PRESQUE ISLE, Maine — Veeries and woodpeckers and warblers — oh my!

That could have been the refrain of bird enthusiasts and other nature lovers Saturday as approximately 150 people flocked to Aroostook State Park to participate in the inaugural Aroostook State Park Birding Festival.

The festival, which began at 5 a.m. and continued throughout the day, allowed visitors to take part in bird walks and bird banding, and to witness optical and bird-calling demonstrations. A number of live birds of prey also were on display.

Participants were told to BYOB — bring your own binoculars — in order to learn more about birding.

“We have had a great day and a great turnout,” park manager Scott Thompson said Saturday. “People we have talked to love this experience and they have learned a lot about the species we have here in the park.”

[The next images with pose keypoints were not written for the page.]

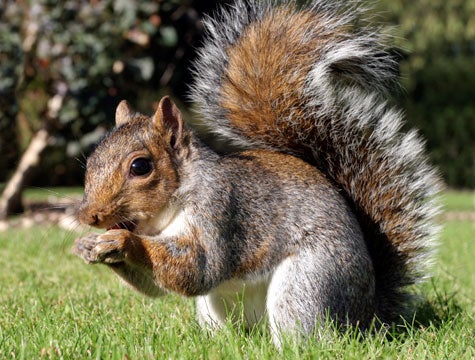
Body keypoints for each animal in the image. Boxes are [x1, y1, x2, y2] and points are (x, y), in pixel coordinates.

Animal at [73, 0, 442, 344]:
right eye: (91, 161)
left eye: (140, 167)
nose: (89, 215)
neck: (168, 211)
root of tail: (366, 315)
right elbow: (159, 287)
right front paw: (87, 246)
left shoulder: (222, 212)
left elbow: (200, 268)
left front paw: (123, 240)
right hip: (219, 308)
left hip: (307, 283)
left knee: (305, 334)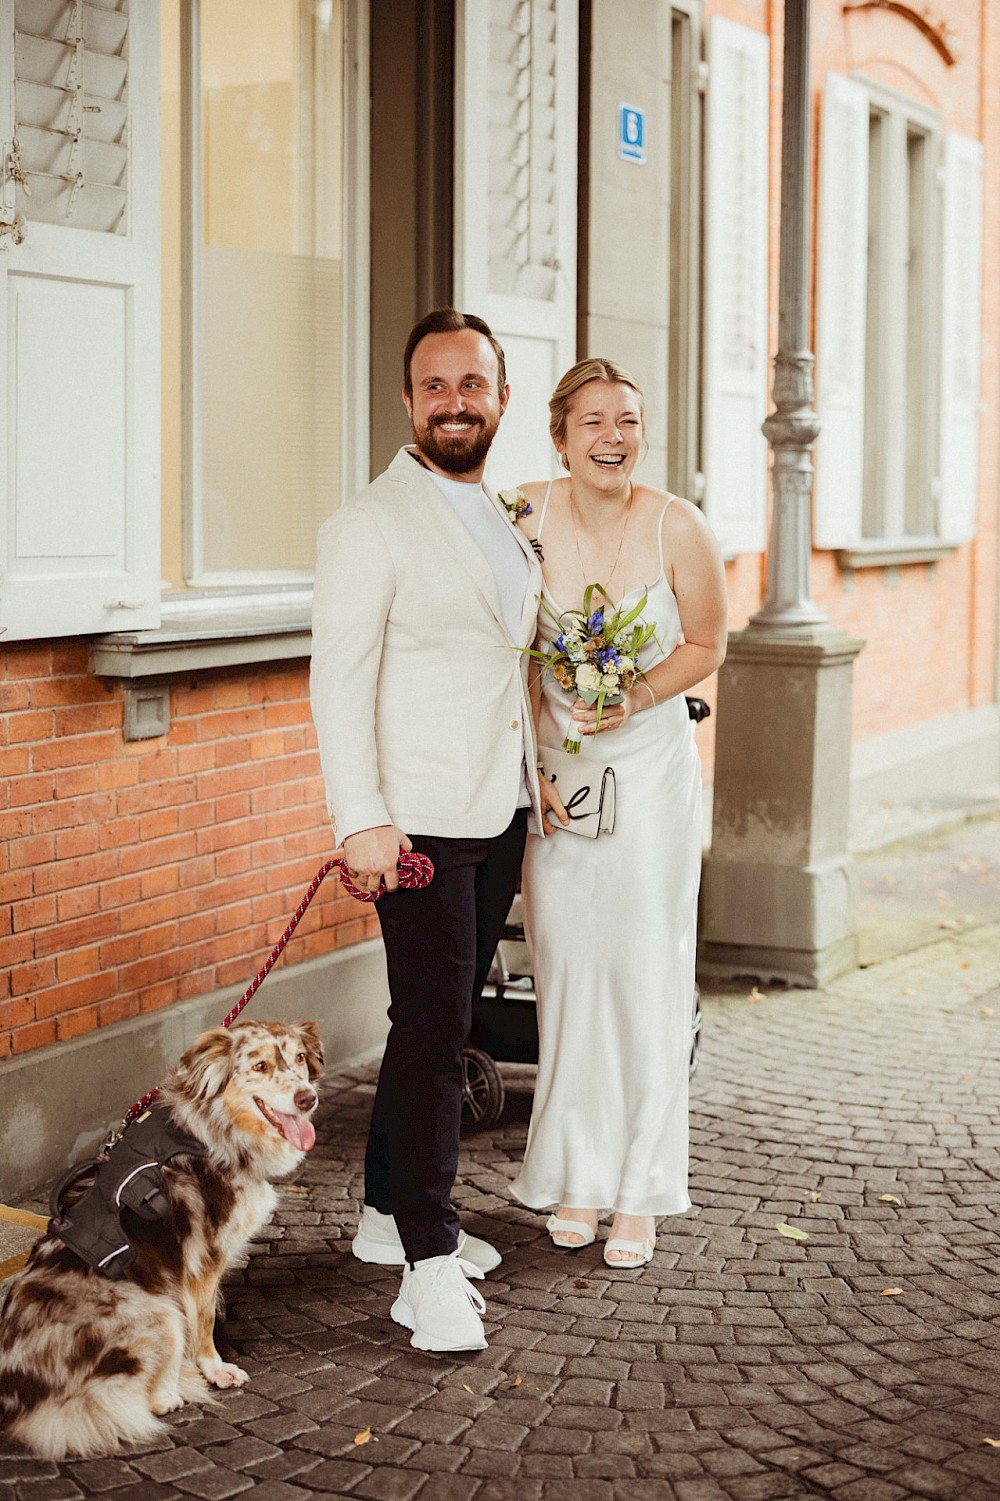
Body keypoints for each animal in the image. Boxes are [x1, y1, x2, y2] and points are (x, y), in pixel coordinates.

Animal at [0, 1020, 321, 1452]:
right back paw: (170, 1394)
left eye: (300, 1057)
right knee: (144, 1398)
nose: (307, 1099)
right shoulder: (204, 1261)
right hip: (162, 1311)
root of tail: (26, 1403)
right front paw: (215, 1368)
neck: (216, 1127)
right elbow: (203, 1322)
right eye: (260, 1065)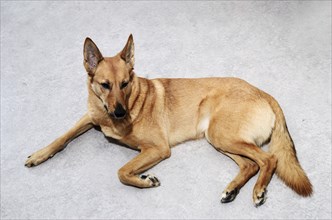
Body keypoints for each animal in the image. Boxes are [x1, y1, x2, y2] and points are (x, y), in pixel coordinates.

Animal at [24, 34, 312, 206]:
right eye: (105, 85)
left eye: (125, 83)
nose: (119, 113)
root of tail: (264, 93)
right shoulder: (90, 117)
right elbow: (63, 137)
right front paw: (39, 155)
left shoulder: (157, 148)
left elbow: (122, 172)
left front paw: (144, 180)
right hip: (219, 138)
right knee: (250, 165)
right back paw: (231, 190)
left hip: (222, 135)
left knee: (268, 159)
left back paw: (258, 191)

The park features more than 100 species, including the Blackburnian warbler, the great crested flycatcher, red-eyed vireos and veeries. He noted that the park is known for its woodpeckers and is great for bird-watching because its older-growth trees and sloped trail allow for viewing over the tops of trees. That allows bird watch-ers to view species that are often more difficult to see from the ground.

Participants arose early to catch a glimpse of the birds and to hear their calls echo throughout the woodsy park.

“I didn’t get here as early as 5 a.m., but I did get here early,” Diane Shaw, a Presque Isle resident, said Saturday. “I love going on bird walks and have taken a number of them in other parts of the state.”

Shaw said she had learned a great deal during the Aroostook State Park event.

“I learned things that I did not know,” she said.

Before the end of the day, Shaw was talking with other participants about forming a group for regular bird walks.

Jason McGillis, a Connecticut resident who was visiting friends in the area, was on his way into the park just before noon. He had intended to go hiking but decided to check out the festival after seeing signs advertising it.

“It sounds pretty neat,” he said.

Thompson said the festival also served to get people interested in all that the park offers.

Aroostook State Park is Maine’s first state park and features nearly 800 acres. The park offers campsites, a beach, public boat access and hiking trails in summer and fall, while groomed cross-country ski and snowshoe trails are available in the winter. Groomed snowmobile trails also pass through the park.

“This park was created by the community and it is a treasure,” Thompson said. “Events like this bring people out to see what we have to offer and they get people interested in the park.”

He said that the positive turnout during Saturday’s event likely would mean another event next year.